Der Student hatte sich für die Gründung eines Betriebsrats eingesetzt. Kurz darauf wurde er nicht mehr zum Dienst eingeteilt, später in die Küche versetzt. Als er sich weigerte, dort zu arbeiten, folgte die fristlose Kündigung wegen „beharrlicher Arbeitsverweigerung“.
Im Kündigungsschutzprozess argumentierte der Arbeitgeber, der Student sei jung, habe keine Kinder und sei nur geringfügig beschäftigt – eine Argumentation, die das LAG München als mittelbar altersdiskriminierend einstufte.
36 Klageanträge – mit Erfolg
Der Kläger (Jurastudent) wehrte sich umfassend: Mit insgesamt 36 Klageanträgen machte er u.a. entgangene Trinkgelder, Naturallohn (vergünstigte Speisen und Getränke), Gläser- und Waschgeld, Annahmeverzugslohn (§ 296 BGB) und Urlaubsansprüche geltend.
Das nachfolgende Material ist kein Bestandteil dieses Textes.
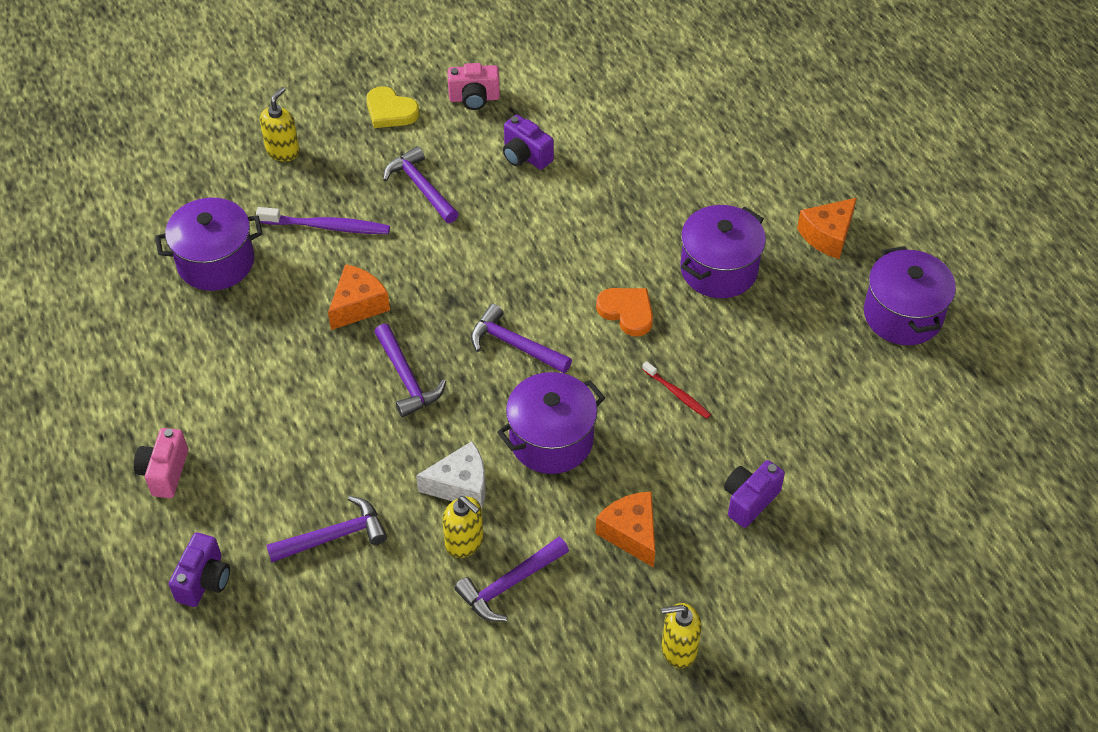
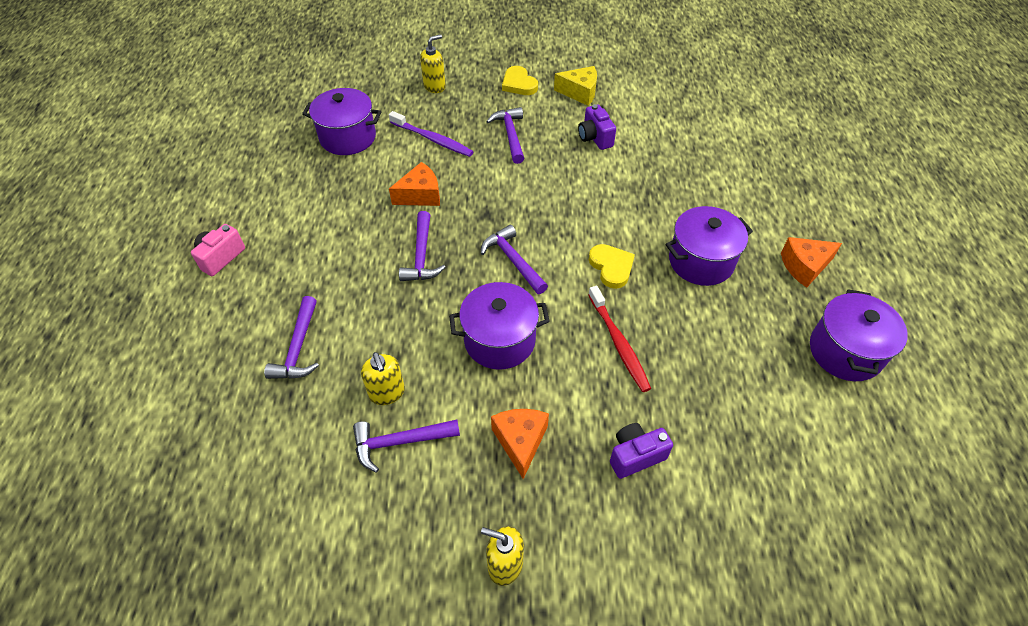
camera: 25 degrees right, 0 degrees up
(204, 580) = (190, 343): purple camera -> none
(334, 536) = (298, 348): purple hammer -> purple hammer turned 90 degrees clockwise
(461, 485) = (411, 348): white cheese -> none
(474, 98) = (580, 93): pink camera -> yellow cheese
(627, 312) = (611, 267): orange heart -> yellow heart
(677, 394) = (619, 343): red toothbrush -> red toothbrush, size x1.66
Zentrale juristische Lehren aus dem Verfahren:
- Verhindertes Trinkgeld gilt als entgangener Gewinn (§ 252 BGB): Das LAG setzte den Betrag mit 100 € pro Schicht an – ein innovativer Schritt mit potenzieller Breitenwirkung.
- Naturallohn muss ersetzt werden: Verpasste Freikonsumation wurde als geldwerter Vorteil gewertet.
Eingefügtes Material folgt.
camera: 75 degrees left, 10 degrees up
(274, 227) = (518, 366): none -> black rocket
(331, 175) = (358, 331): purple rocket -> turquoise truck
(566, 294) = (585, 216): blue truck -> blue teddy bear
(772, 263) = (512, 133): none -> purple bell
- Haftungsdurchgriff auf den Geschäftsführer: Wegen vorsätzlicher Pflichtverletzung eines Schutzgesetzes haftet dieser persönlich – eine Ausnahme vom Grundsatz der Haftungsbeschränkung bei GmbHs.
- Kein Verfall von Urlaubsansprüchen: Mangels Hinweise des Arbeitgebers auf die Urlaubsnahme können sich laut Europäischem Gerichtshof Urlaubsansprüche über Jahre aufbauen, da sie weder verfallen (Urt. v. 06.11.2018, Az. C-648/16) noch verjähren (Urt. v. 22.09.2022, Az. C-120/21).
- Entschuldigung als immaterielle Wiedergutmachung: Wegen diskriminierender Aussagen in Schriftsätzen wurde – gestützt auf europarechtliche Grundsätze (Urt. V. 04.10.2024, Az. C-507/23) – eine schriftliche Entschuldigung zugesprochen.
Was bedeutet das für Arbeitgeber?
Dieses Urteil ist ein Weckruf für die Praxis: Betriebsratsgründungen sind besonders geschützt – nicht nur rechtlich, sondern zunehmend auch gesellschaftlich. Wer auf erste Anzeichen mit Druck, Versetzung oder gar Kündigung reagiert, riskiert nicht nur die Unwirksamkeit der Maßnahme, sondern empfindliche finanzielle und persönliche Konsequenzen.
Auch Einzelmaßnahmen des Arbeitgebers wie pauschale Lohnabzüge, unvergütete Überstunden oder fehlende Urlaubsinformationen können „rechtlich zum Boomerang“ werden – gerade dann, wenn nach dem Gesamtzusammenhang alles auf eine Benachteiligung des Arbeitnehmers hindeutet.